夜空はいつでも最高密度の青色だ – 浮かれた現代社会に楔を打つ

夜空はいつでも最高密度の青色だ

最果タヒの大ヒット詩集を映画化。日雇い労働者の青年と看護師の女性を軸にストーリーが進む。池松壮亮演じる日雇い労働者の青年がコミュニケーションを取るのに不器用な若者を上手く演じている。髪の毛ボサボサで、相手のことを思いやりすぎてうざがられて空回りしている感じがとても良い。『愛の渦』でも上京したものの社会に溶け込めない無職の青年を演じていたが、髪の毛ボサボサなことも相まってこういう優しさが空回りしている不器用な若者がすごく板にあっている。と同時に、こういう最底辺で生きる不器用な若者の将来はどういうものになるのだろうかとも思う。
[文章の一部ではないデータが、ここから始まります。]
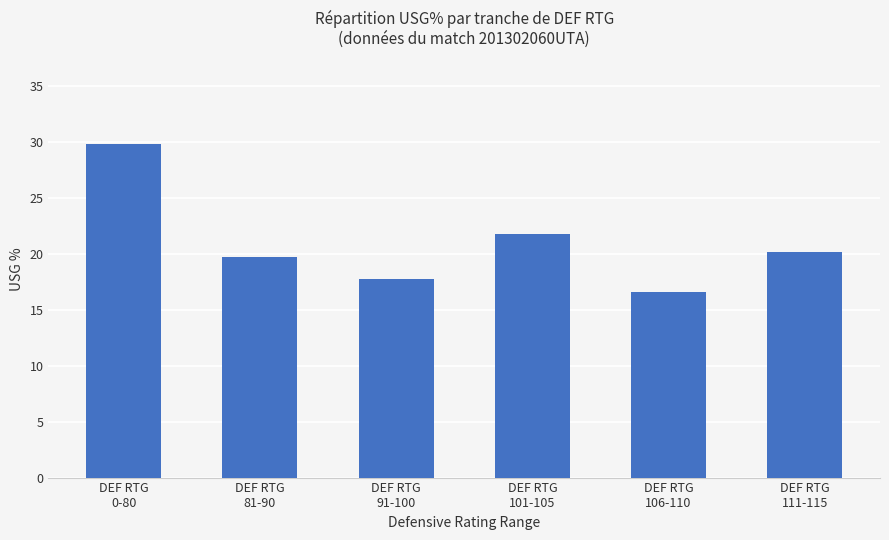

What is the smallest value displayed?

16.6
小説にしても映画にしても、無職だったりニートだったり日雇い労働者だったり社会の最底辺で生きる若者が不自然なほど頻繁に主要登場人物に取り上げられているが、それを見る側としてはこれらの若者をどう捉えていけばいいのだろうかという疑問が湧く。なぜこんな不器用な優しさ以外に何の魅力のない青年を主人公に据えるのだろうと。それは原作の小説家自身が小説家志望でフリーターだったり無職で不安定な立場だったり、小説家という職業特有の強い感受性から社会的弱者に対する共感が強かったりすることが起因しているのかもしれないが、例えば恵まれた作り手側がこういった底辺に生きる青年を題材にする時にどのような思いで主人公のバックグラウンドを決めているのだろうか。自由気ままな生き方に対する憧憬の念から疑似体験を欲しているのか、社会学的な義侠心を発露として若者の貧困問題を精神的な面から描いて大衆に広く投げ掛けて社会を改善しようとする試みなのか。しかし不器用な若者を描いたところで不器用であることには変わりなく自身が変わらない限り救い難い。そこにこういった類いの映画を観終わったときに遣る瀬無い絶望感を覚えるのだが、『愛の渦』の男女のコントラストが激しいラストシーンとは違い、この映画ではとりあえず、かろうじてハッピーエンドで結ばれる。それでも一筋縄ではいかない経緯の末にではあったが。

田中哲司演じる壮年の日雇い労働者が、若者の将来と重なっている。きつい肉体労働で体も思うままにならず、ズボンのファスナーもあげられずに開きっぱなしのままでそこからシャツが飛び出ている。派遣会社の監督と思われる人物が無慈悲にも日雇い労働者たちを労働現場へと振り分けていく。フィリピンから出稼ぎに来た若者は国へ帰るという。故郷で家を建てるそうだ。突然訪れた仲間の死(演じるのは松田龍平)。葬式のシーンで、ふと厳しい労働環境に置かれている若者にも学生時代があったのだと、そのギャップにもまた身をつまされる。葬式に訪れた派遣会社の監督は、仕事中に死なないでねと軽く突き放す。これが日雇い労働の厳しい現実だ。人間的尊厳は皆無だ。しかしこういった日雇い労働者が、高給取りのホワイトカラーが勤務し資本主義を謳歌する消費者たちが入り乱れる高いビルを建てている。なんとも共産主義に走りそうな無慈悲な現実を突きつけられるわけだ。日雇い労働者はそういった消費文化からも突き放されている。ガールズバーに行きたいというシーンがあるが、金をどうやりくりするかで頭を捻らせる。
壮年の日雇い労働者はコンビニの女店員と仲良くなったと自慢するがそれも結局は破局する。田中哲司演じるこの壮年の日雇い労働者が、公園で待機しているシーンで、子連れの親子をぼんやりと眺めているシーンがある。ほんの数秒のシーンだが、とても狂気に感じた。実際に起こった小学校での大量殺傷事件の元死刑囚と見た目からも重なるのだ。結婚して家庭を築くこともままならない日雇い労働者と幸せな家庭を築くことができる一家の静かな無言の批評を含んだコントラスト。この映画は他にもドキっとさせられるくらいの数々の毒を含んでいる。

最後に田中哲司演じる日雇い労働者は体力の限界を感じて仕事を辞める。怒りを含ませたような笑顔で仲間から去っていく姿。その先にはどのような人生が待ち受けているのがとても興味が惹かれた。